4 thoughts on “5 Instances of Copaganda in Media”
  1. Copaganda is so insidious. I was a huge L&O buff way back when and was oblivious to it. Getting it called out as a criminal justice major was a wakeup call. You get it in comics, video games, etc., too. The only good cop is one that quits.

    A note on paramedics and action: they really don’t see much. A lot burn out and quit (or become dicks) specifically because it’s a boring job 90% of the time that doesn’t pay enough to live (also, my protagonist in my first series was an EMT, eventually EMT-P [US paramedic], and it absolutely IS a worthwhile job to write even with that)

  2. The thing that bugs me about the article is you didn’t say why the police inevitably turn into an abusive arm of the state: it is a huge uphill battle to actually win a fight against them. Brioche’s lack of clarity might be intentional, for brevity or to highlight a point about subtle copaganda being worse; but hey, it’s no hard feelings from me either way.
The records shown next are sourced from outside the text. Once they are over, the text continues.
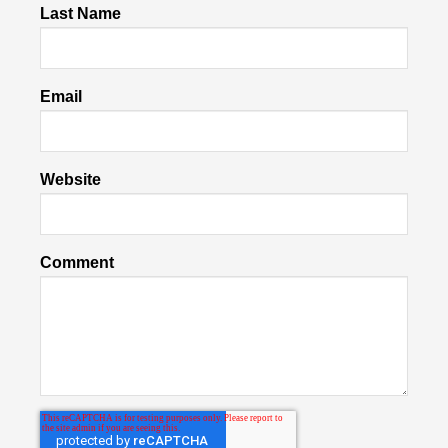
Last Name
Email
Website
Comment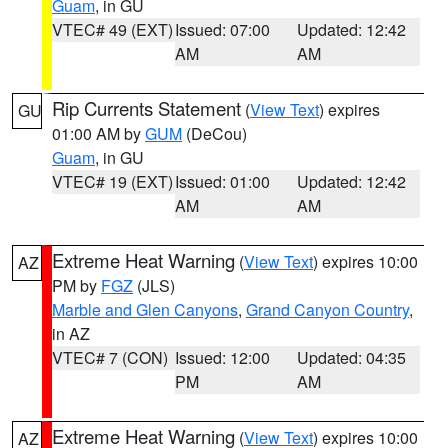
Guam
, in GU
VTEC# 49 (EXT)
Issued: 07:00
Updated: 12:42
AM
AM
Rip Currents Statement
(
View Text
) expires
GU
01:00 AM by
GUM
(DeCou)
Guam
, in GU
VTEC# 19 (EXT)
Issued: 01:00
Updated: 12:42
AM
AM
Extreme Heat Warning
(
View Text
) expires 10:00
AZ
PM by
FGZ
(JLS)
Marble and Glen Canyons
,
Grand Canyon Country
,
in AZ
VTEC# 7 (CON)
Issued: 12:00
Updated: 04:35
PM
AM
Extreme Heat Warning
(
View Text
) expires 10:00
AZ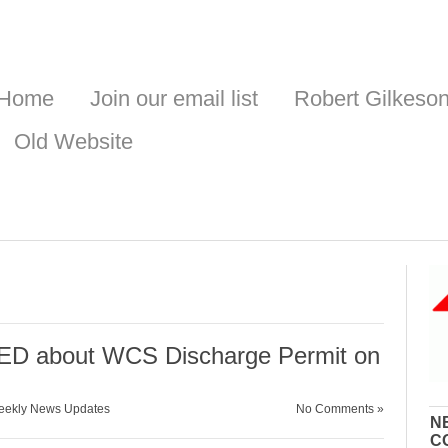
Home
Join our email list
Robert Gilkeso
Old Website
D about WCS Discharge Permit on
ekly News Updates
No Comments »
N
C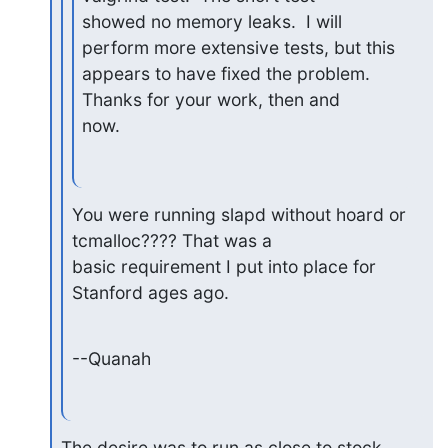
showed no memory leaks.  I will 
perform more extensive tests, but this

appears to have fixed the problem.  
Thanks for your work, then and

now.
You were running slapd without hoard or 
tcmalloc???? That was a

basic requirement I put into place for 
Stanford ages ago.
--Quanah
The desire was to run as close to stock 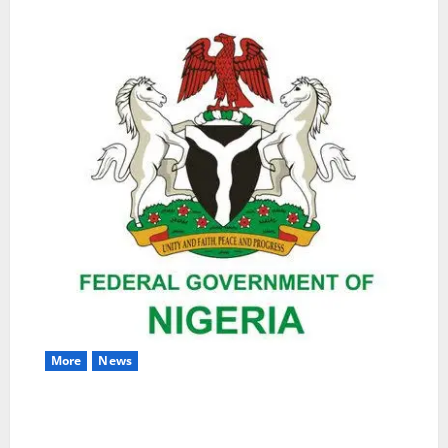
More
News
Nigeria Wins Hosting Rights for 2026 Global
Hydromet Summit in Africa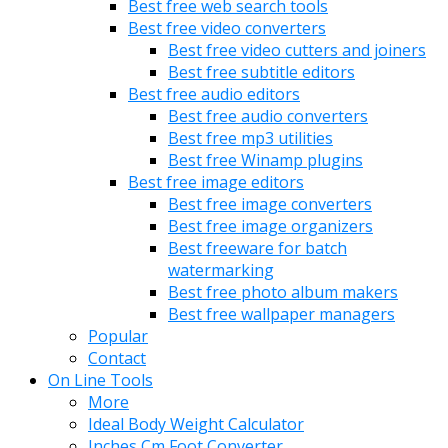
Best free web search tools
Best free video converters
Best free video cutters and joiners
Best free subtitle editors
Best free audio editors
Best free audio converters
Best free mp3 utilities
Best free Winamp plugins
Best free image editors
Best free image converters
Best free image organizers
Best freeware for batch
watermarking
Best free photo album makers
Best free wallpaper managers
Popular
Contact
On Line Tools
More
Ideal Body Weight Calculator
Inches Cm Foot Converter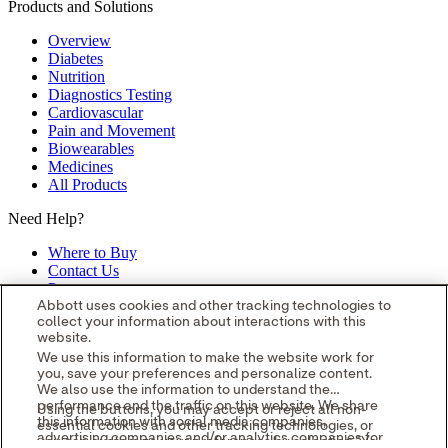
Products and Solutions
Overview
Diabetes
Nutrition
Diagnostics Testing
Cardiovascular
Pain and Movement
Biowearables
Medicines
All Products
Need Help?
Where to Buy
Contact Us
Partners
Global Locations
Abbott uses cookies and other tracking technologies to
collect your information about interactions with this
Site Map
website.
opens in a new tab
opens in a new tab
opens in a new tab
opens in a
We use this information to make the website work for
you, save your preferences and personalize content.
new tab
opens in a new tab
© 2026 Abbott. All Rights Reserved.
We also use the information to understand the
Please read the Legal Notice for further details.
Unless otherwise
performance and the traffic on this website. We share
Using the buttons, you may accept or reject all non-
specified, all product and service names appearing in this Internet
this information with social media companies,
essential cookies and other tracking technologies, or
site are approved for use in the U.S. only and are trademarks owned
advertising companies and/or analytics companies for
you can customize your preferences by selecting "Your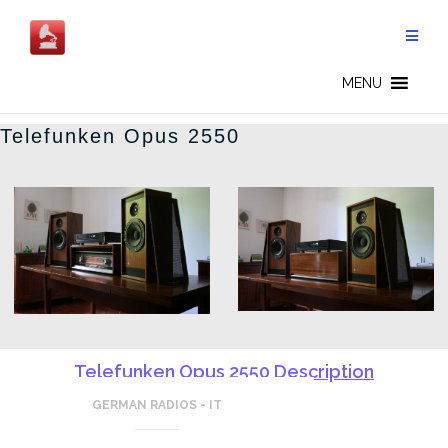
Salta
al
contenuto
GERMAN RADIOS - IT
MENU
Telefunken Opus 2550
Telefunken Opus 2550 Description
GERMAN RADIOS - IT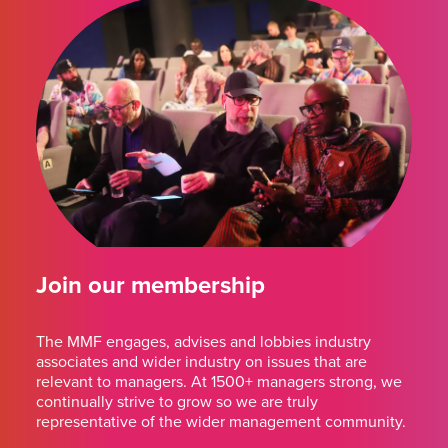
Join our membership
The MMF engages, advises and lobbies industry
associates and wider industry on issues that are
relevant to managers. At 1500+ managers strong, we
continually strive to grow so we are truly
representative of the wider management community.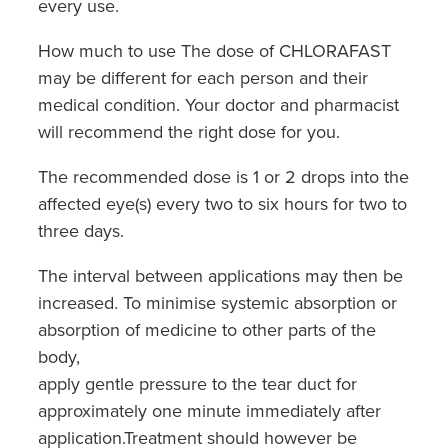
every use.
How much to use The dose of CHLORAFAST
may be different for each person and their
medical condition. Your doctor and pharmacist
will recommend the right dose for you.
The recommended dose is 1 or 2 drops into the
affected eye(s) every two to six hours for two to
three days.
The interval between applications may then be
increased. To minimise systemic absorption or
absorption of medicine to other parts of the
body,
apply gentle pressure to the tear duct for
approximately one minute immediately after
application.Treatment should however be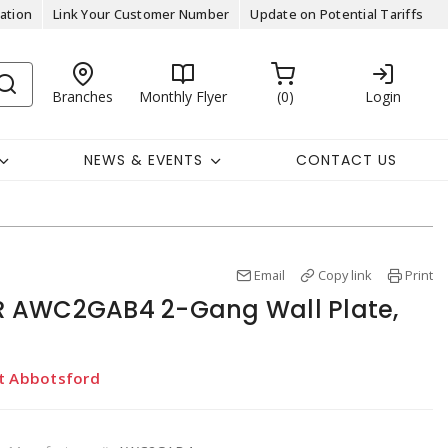
ation
Link Your Customer Number
Update on Potential Tariffs
Branches
Monthly Flyer
0
Login
NEWS & EVENTS
CONTACT US
Email
Copy link
Print
 AWC2GAB4 2-Gang Wall Plate,
at Abbotsford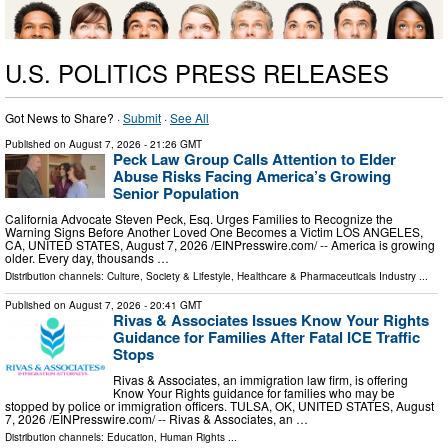
U.S. POLITICS PRESS RELEASES
Got News to Share? ·
Submit
·
See All
Published on
August 7, 2026
- 21:26 GMT
Peck Law Group Calls Attention to Elder
Abuse Risks Facing America’s Growing
Senior Population
California Advocate Steven Peck, Esq. Urges Families to Recognize the
Warning Signs Before Another Loved One Becomes a Victim LOS ANGELES,
CA, UNITED STATES, August 7, 2026 /⁨EINPresswire.com⁩/ -- America is growing
older. Every day, thousands …
Distribution channels:
Culture, Society & Lifestyle
,
Healthcare & Pharmaceuticals Industry
...
Published on
August 7, 2026
- 20:41 GMT
Rivas & Associates Issues Know Your Rights
Guidance for Families After Fatal ICE Traffic
Stops
Rivas & Associates, an immigration law firm, is offering
Know Your Rights guidance for families who may be
stopped by police or immigration officers. TULSA, OK, UNITED STATES, August
7, 2026 /⁨EINPresswire.com⁩/ -- Rivas & Associates, an …
Distribution channels:
Education
,
Human Rights
...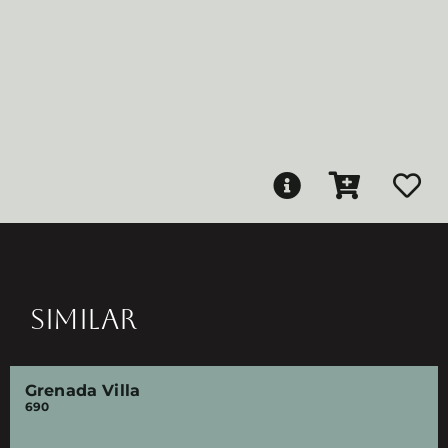
SIMILAR
Grenada Villa
690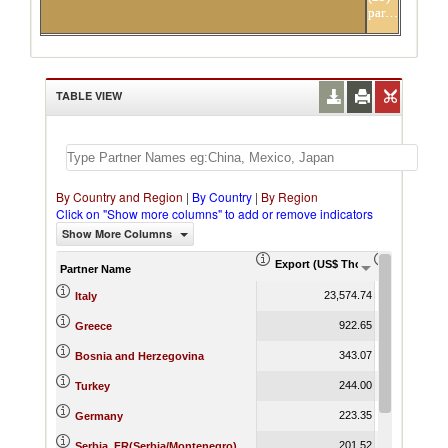
partners
TABLE VIEW
By Country and Region
|
By Country
|
By Region
Click on "Show more columns" to add or remove indicators
Show More Columns
Export (US$ Thousand)
Export Pr
Partner Name
23,574.74
Italy
922.65
Greece
343.07
Bosnia and Herzegovina
244.00
Turkey
223.35
Germany
201.52
Serbia, FR(Serbia/Montenegro)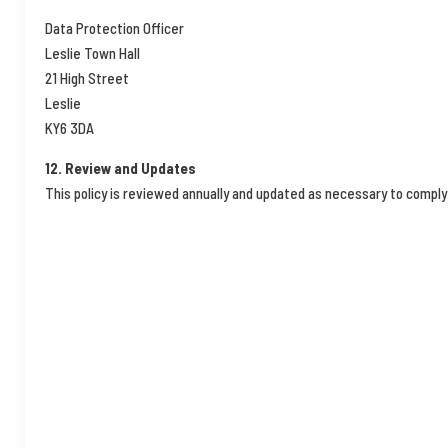
Data Protection Officer
Leslie Town Hall
21 High Street
Leslie
KY6 3DA
12. Review and Updates
This policy is reviewed annually and updated as necessary to comply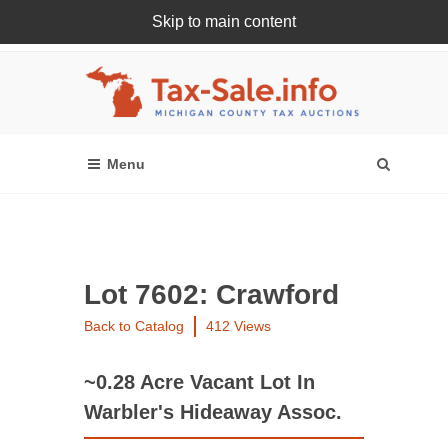
Skip to main content
Register Or Login Online
Lot 7602: Crawford
Back to Catalog
412 Views
~0.28 Acre Vacant Lot In
Warbler's Hideaway Assoc.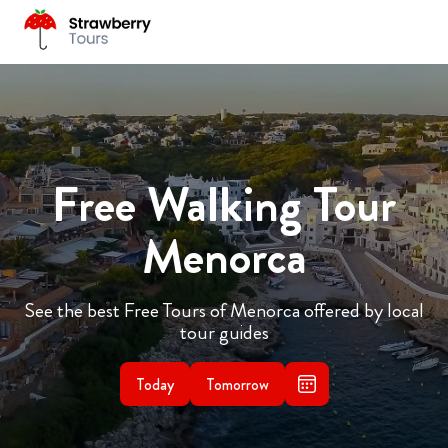
Free Walking Tour
Menorca
See the best Free Tours of Menorca offered by local
tour guides
Today
Tomorrow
I’ll just educate people who may be calling out “so what IS the solution to police?”.

    Short answer: Stop having a violent option with guns and knives on constant standby, and definitely never delegate it to a closed class of people.

    Long answer:

    Police are a limited but exalted group of people, given access to violent means (as in, an easy supply of guns, batons, etc.). That is all that it takes for them to be abusers, nothing less. It’s why any parents get away with abusing their children and why men have higher raters of being abusive to women than vice versa: their targets are at the disadvantage. Being on the force doesn’t suddenly turn anyone into a monster, but every single person that IS a monster gets mountains of protection, regardless of what they do to others. Honest bouts of ignorance or carelessness become worse if that ignorant and careless person has a gun and a friend with a gun. “What if good cops DID take out the bad cops” when a good cop is the minority opinion on the force, they become as powerless as us to stop the bad cop. This is all about inherent definition-y things about the police, not just how they are now or have been before.

    I do not want to have to have a society of everyone having guns and stuff to readily be able to counter bad cops and bad people in general. Not every act of violence is bad, but every act of bad violence is unforgivable and cannot be done lightly or freely. For day to day situations of being awful, i would consistently suggest mediation and prevention and militia being only a last resort.

    Lastly, look how many gangs began as defenders of a specific community: the Mafia comes from militias defending Sicily from pirate raids, the Crips came from protecting Black communities from the LAPD, and the Yakuza were founded to protect Burakumin Japanese, just as examples. None of those gangs are benign organizations, so consider how awful a group founded for slave patrols and union busters is.